Google standardized Istio as the management layer of its Cloud Services Platform (CSP) in August of 2018. It was designed to work in combination with two other new features built at the same time: Knative, a Kubernetes-based open source framework to be used to built, deploy and manage serverless workloads, and the on-premise version of the Google Kubernetes Engine (GKE), its container management tool. Similarly to AWS App Mesh, the goal was to allow organizations to use Istio as part of CSP to manage an entire ecosystem of containers and serverless infrastructure, from on-premise to public cloud.
Google made its own recent announcement in December, launching an update to the Google Kubernetes Engine to bring integrated support for the Istio service mesh to service. It is currently in beta.
Istio integrates with Stackdriver; this integration sends service metrics, logs, and traces to Stackdriver (GCP’s native monitoring and logging suite), letting you monitor your “golden signals” (traffic, error rates, and latencies) for all services running in GKE.
Chen Goldberg, Google Cloud director of Engineering, and Jennifer Lin, Google Cloud director of Product Management, wrote of the release, “With Istio on GKE, we are the first major cloud provider to offer direct integration to a Kubernetes service and simplified lifecycle management for your containers.”
Google Cloud CTO Urs Hölzle told Diginomica last summer that he expects near universal adoption of Istio: “My expectation would be, 90% of Kubernetes users use Istio two years from now.
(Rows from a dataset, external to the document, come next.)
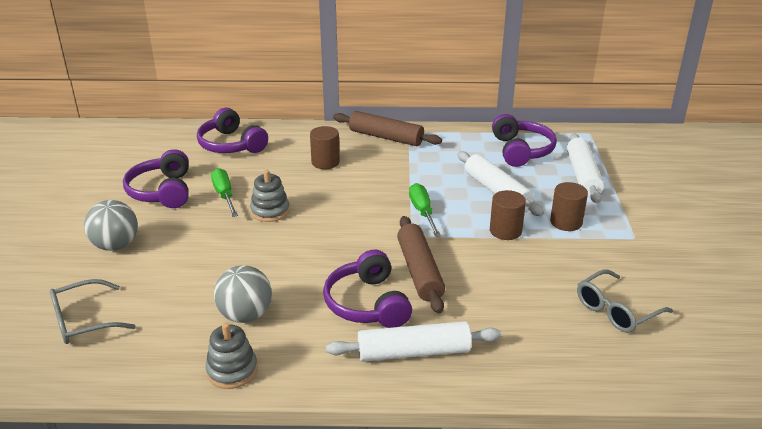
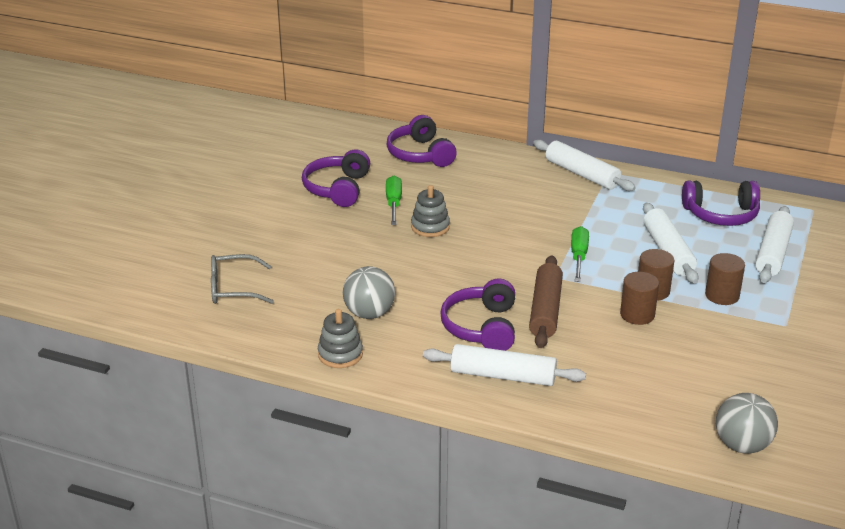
camera: 20 degrees right, 0 degrees up
(115, 245) = (279, 231): grey ball -> grey ball (742, 445)
(325, 162) = (506, 189): brown cylinder -> brown cylinder (637, 315)
(386, 137) = (582, 174): brown rolling pin -> white rolling pin
(521, 150) = (721, 214): purple headphones -> purple headphones turned 75 degrees clockwise
(616, 310) = (718, 385): grey glasses -> none

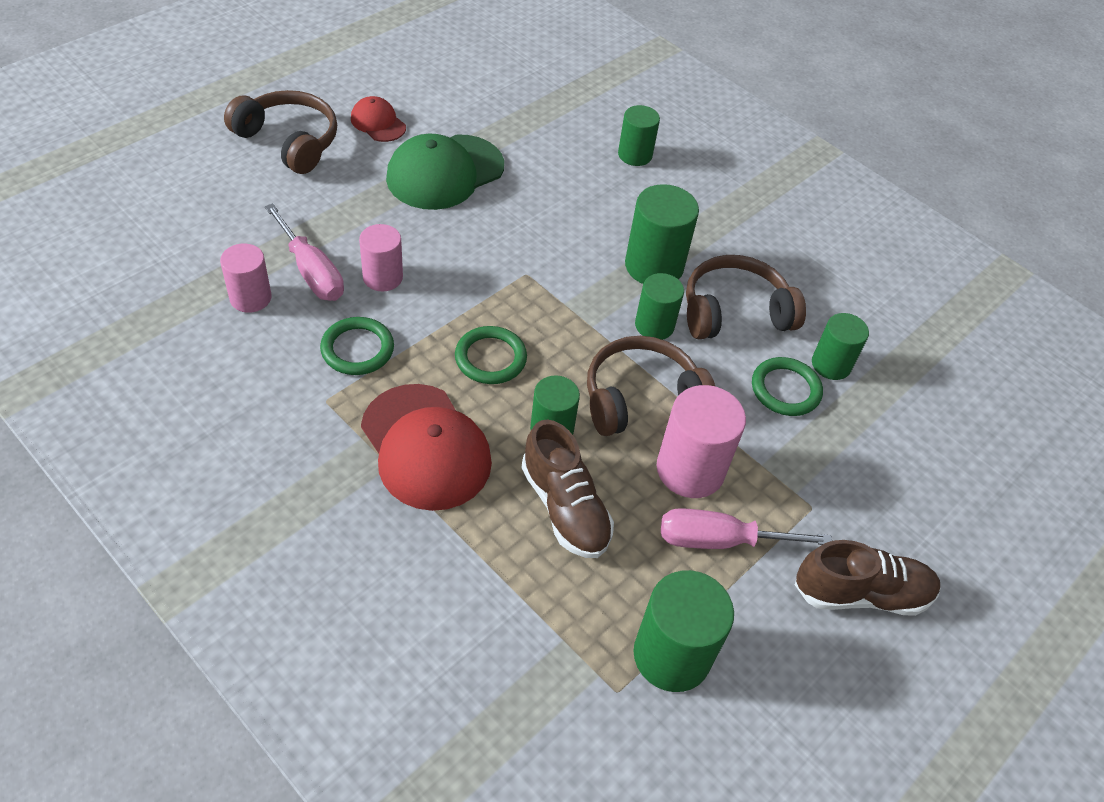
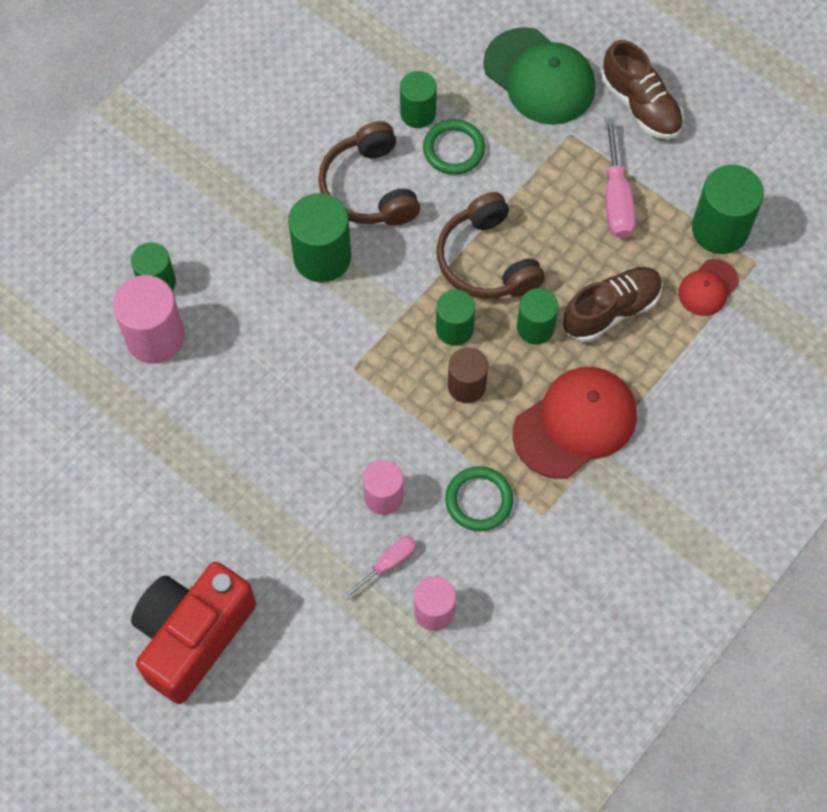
camera: 90 degrees left, 15 degrees up
(289, 141) = (192, 636): brown headphones -> red camera
(311, 271) = (388, 564): pink screwdriver -> pink screwdriver, size x0.62
(378, 123) = (144, 549): red cap -> red cap (708, 288)
(444, 172) = (218, 465): green cap -> green cap (539, 77)
(490, 358) = (466, 386): green ring -> brown cylinder
(654, 325) = (399, 254): green cylinder -> green cylinder (454, 329)
(690, 469) = (554, 221): pink cylinder -> pink cylinder (155, 337)
(861, 593) = (640, 105): brown shoe -> brown shoe turned 150 degrees clockwise

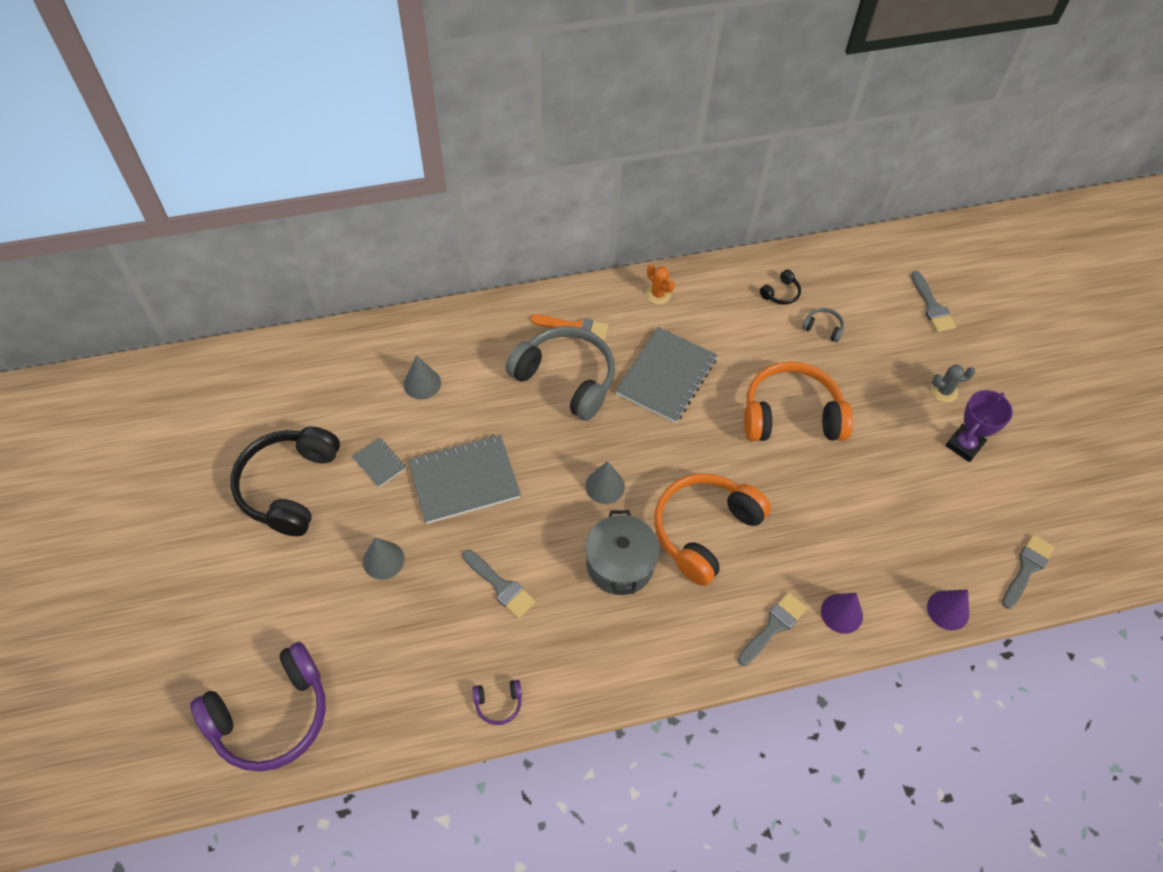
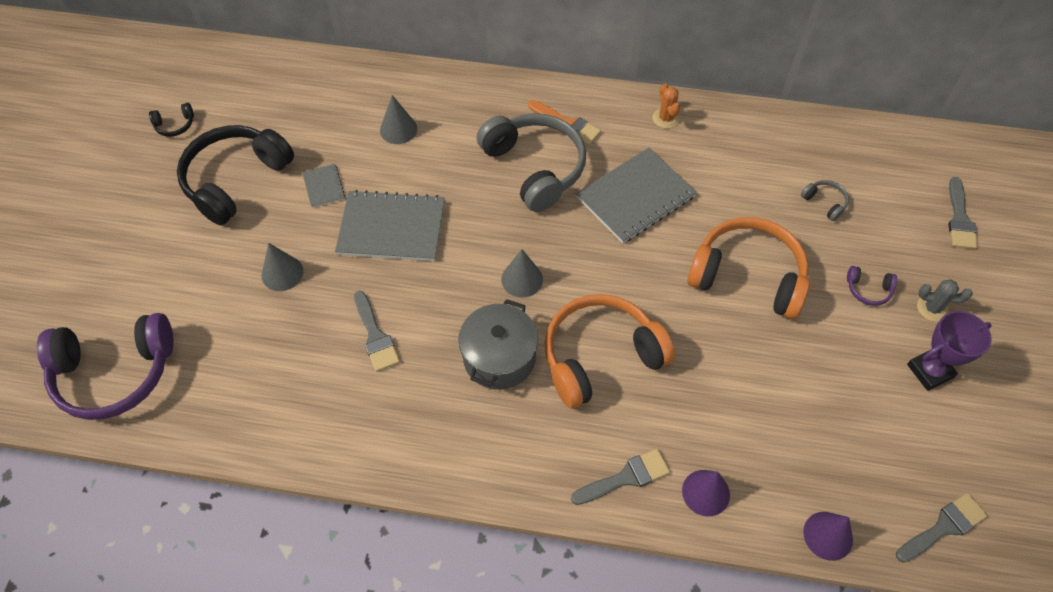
camera: 25 degrees right, 0 degrees up
(498, 703) = (317, 443): purple headphones -> purple headphones (868, 290)
(781, 293) = (795, 155): black headphones -> black headphones (175, 125)

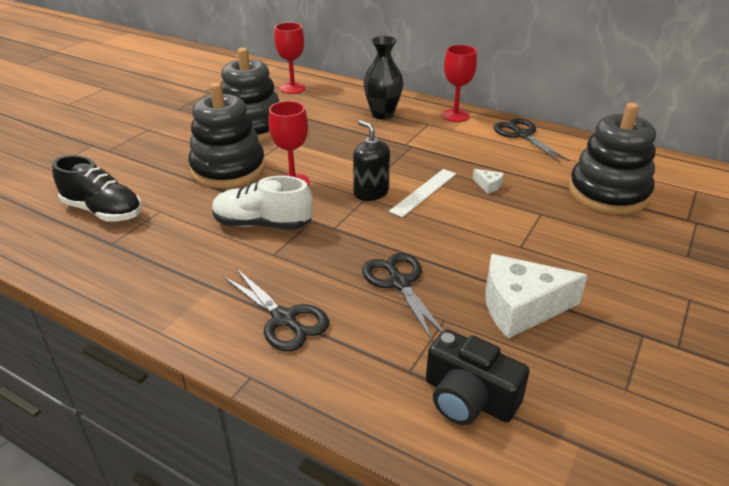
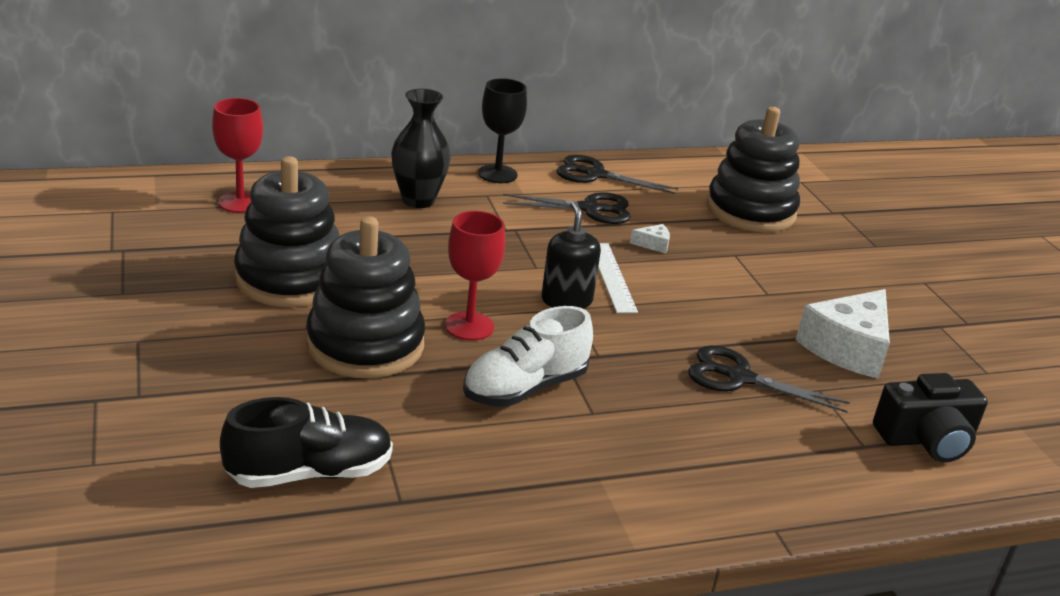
camera: 50 degrees left, 5 degrees down
(284, 319) = (713, 466): black scissors -> black scissors (590, 209)
(371, 192) = (566, 300): black soap dispenser -> black soap dispenser turned 75 degrees clockwise
(455, 115) = (497, 174): red goblet -> black goblet

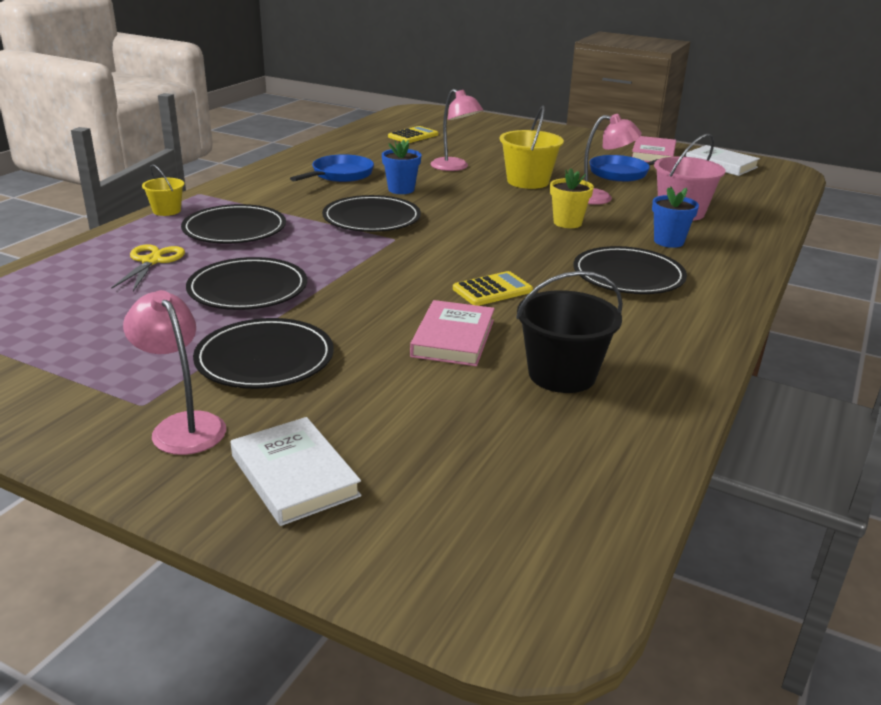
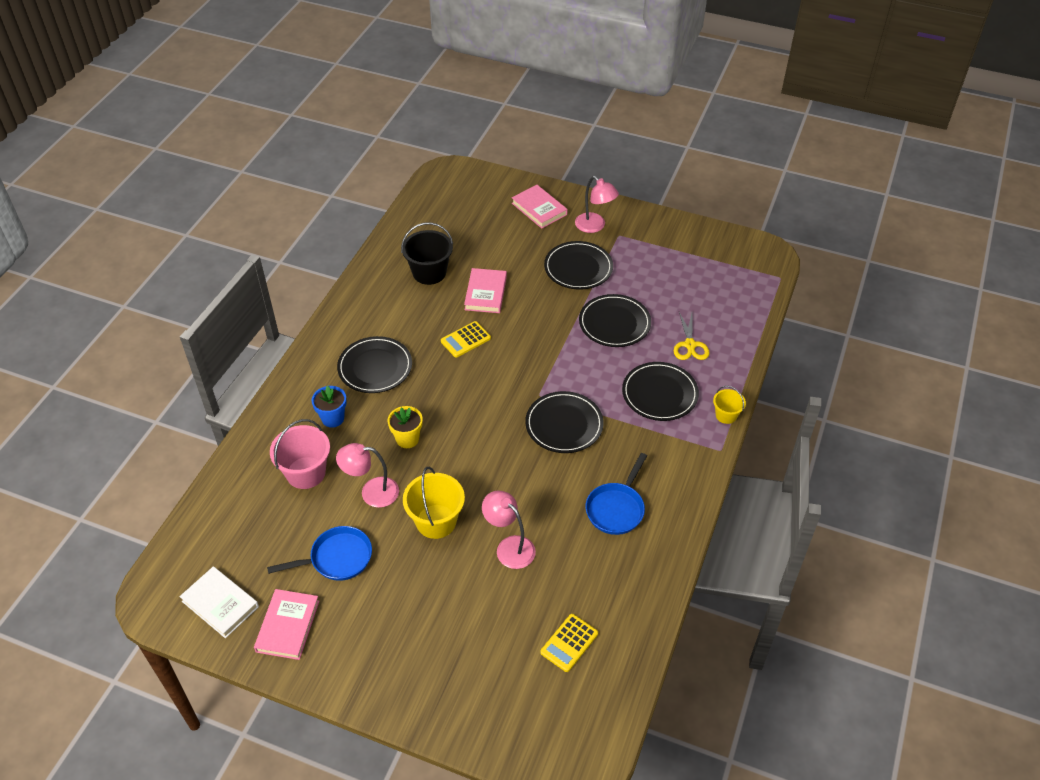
camera: 175 degrees right, 20 degrees up
(294, 475) = (539, 209): white book -> pink book
(401, 189) = (552, 484): blue flower pot -> none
It’s such a natural fit to what Kubernetes provides, it almost feels like the next iteration of Kubernetes. It’s done by the same team, the two work well together”, adding “We hope many companies will make this a centerpiece of their journey to the cloud and this hopefully makes it a much smoother path to the cloud … Once people are familiar with the Kubernetes and Istio way of managing and orchestrating, cloud will be very not scary”.
In building their own service mesh offerings (albeit based on two of the most popular open source models), AWS and Google are making it easier to manage microservices across each of their respective platforms. Both are enabling a more straightforward approach to the orchestration of different endpoints and microservices. As computing becomes increasingly distributed in nature, these kinds of service mesh will become more and more essential in producing useful business outcomes. They make microservices less daunting and more possible as previously the more autonomous services you had, the more complicated it became to manage them. Ultimately, the biggest plus of the service mesh, whether AWS’ or Google’s, is that it allows you to concentrate management tasks in one place.
AWS has not only huge engineering resources as its disposal, but widespread popularity within the larger engineering community, so perhaps it will displace Istio despite currently lacking some of its features. A space to watch…
For now, the selection of which service mesh to use will ultimately depend on what platforms you need to support, in addition to operational questions such as what problems you’re currently experiencing while managing your distributed production apps, the level of observability you need for your services, the division of responsibility between teams, and so on.